One of Big Data Application Cases: Retail Industry
[1] "One of our customers is a leading professional fashion retailer, who provides services to customers through local department stores, the Internet and its mail-order catalog business. The company hopes to provide differentiated services for customers. How to position the company's differentiation? By collecting social information from Twitter and Facebook, they have a deeper understanding of the marketing model of cosmetics. Then, they realize that they must retain two types of valuable customers: high consumers and high influencers. I hope that by accepting free makeup services, users can conduct word-of-mouth publicity, which is a perfect combination of transaction data and interactive data, providing a solution to business challenges. " Informatica's technology helps retailers use data on social platforms to enrich customer master data and make their business services more targeted.

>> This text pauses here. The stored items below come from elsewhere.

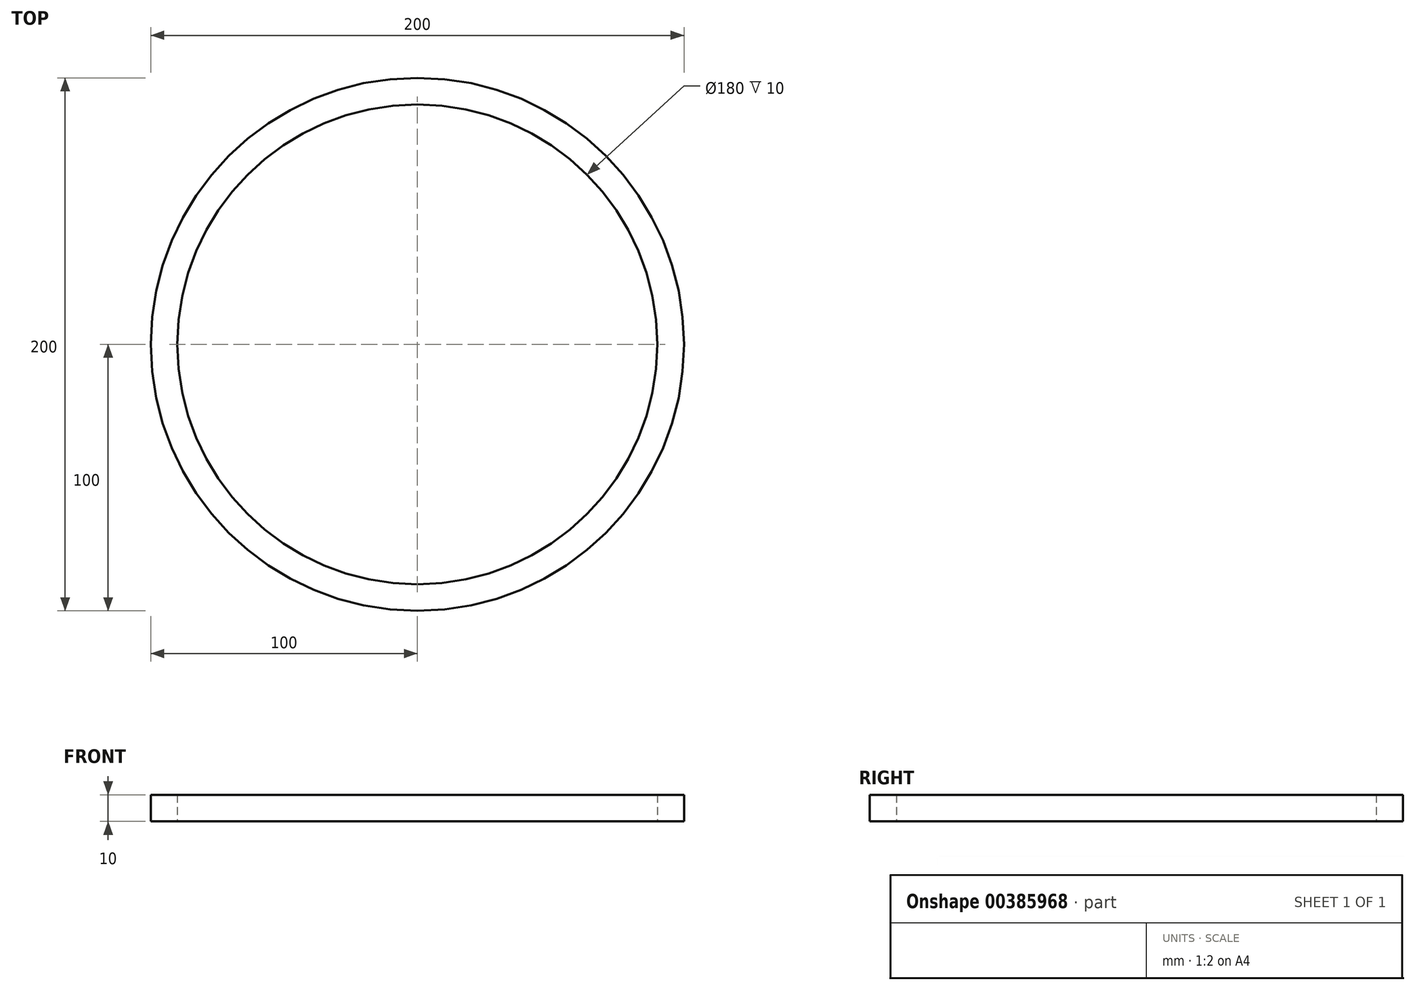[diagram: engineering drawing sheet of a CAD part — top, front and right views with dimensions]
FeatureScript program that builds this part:
annotation { "Feature Type Name" : "Feature", "Feature Type Description" : "" }
export const myFeature = defineFeature(function(context is Context, id is Id, definition is map)
    precondition{}
    {
        {
            var Q0;
            Q0=qCreatedBy(makeId("Top.planeOp"),FACE);
            var sketch = newSketch(context, id + "F0", { "sketchPlane" : qUnion([Q0])});
            skCircle(sketch, "E0", {"center": v(0, 0) * mm, "radius": 100 * mm});
            skCircle(sketch, "E1", {"center": v(0, 0) * mm, "radius": 90 * mm});
            skSolve(sketch);
        }
        {
            var Q0;
            Q0=makeQuery(id+"F0.imprint","IMPRINT",FACE,{"disambiguationData":[TD([[makeQuery(id+"F0.imprint","IMPRINT",EDGE,{"derivedFrom":sQuery(id+"F0.wireOp",EDGE,"E0")}),1.0]])]});
            var Q1;
            Q1 = qSketchRegion(id + "F2", true);
            extrude(context, id + "F1", {"entities" : qUnion([Q0, Q1]), "depth" : 10 * mm});
        }
    });
annotation { "Feature Type Name" : "Feature", "Feature Type Description" : "" }
export const myFeature = defineFeature(function(context is Context, id is Id, definition is map)
    precondition{}
    {
        {
            var Q0;
            Q0=qCreatedBy(makeId("Front.planeOp"),FACE);
            var sketch = newSketch(context, id + "F0", { "sketchPlane" : qUnion([Q0])});
            skArc(sketch, "E0", {"start": v(12791.35, -42099.66) * mm, "mid": v(27104.95, -34660.1) * mm, "end": v(37775.25, -22561.7) * mm});
            skArc(sketch, "E1", {"start": v(-29953.62, -22561.7) * mm, "mid": v(0, -37500) * mm, "end": v(29953.62, -22561.7) * mm});
            skArc(sketch, "E2", {"start": v(12791.35, -42099.66) * mm, "mid": v(6910.28, -51709.4) * mm, "end": v(10013.33, -62540.14) * mm});
            skArc(sketch, "E3", {"start": v(-10013.33, -62540.14) * mm, "mid": v(0, -81153.24) * mm, "end": v(10013.33, -62540.14) * mm});
            skArc(sketch, "E4", {"start": v(-10013.33, -62540.14) * mm, "mid": v(-7344.02, -51011.02) * mm, "end": v(-14460.61, -41555.87) * mm});
            skCircle(sketch, "E5", {"center": v(0, -69153.24) * mm, "radius": 6000 * mm});
            skLineSegment(sketch, "E6", {"start": v(-37775.25, -22561.7) * mm, "end": v(-29953.62, -22561.7) * mm});
            skArc(sketch, "E7.trimOffspring", {"start": v(-37775.25, -22561.7) * mm, "mid": v(-27791.02, -34112.45) * mm, "end": v(-14460.61, -41555.87) * mm});
            skLineSegment(sketch, "E8.trimOffspring", {"start": v(29953.62, -22561.7) * mm, "end": v(37775.25, -22561.7) * mm});
            skSolve(sketch);
        }
        {
            var Q0;
            Q0 = qSketchRegion(id + "F0", true);
            extrude(context, id + "F1", {"entities" : qUnion([Q0]), "oppositeDirection" : true, "depth" : 10000 * mm, "offsetDistance" : 25 * mm});
        }
    });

[2] Retail enterprises also monitor customers' in-store walking and interaction with commodities. They combine these data with transaction records for analysis, so as to give advice on which goods to sell, how to place them and when to adjust the price. This method has helped a leading retail enterprise to reduce its inventory by 65,438+07%, and at the same time, it has increased the proportion of its own brand products with high profit margin while maintaining its market share.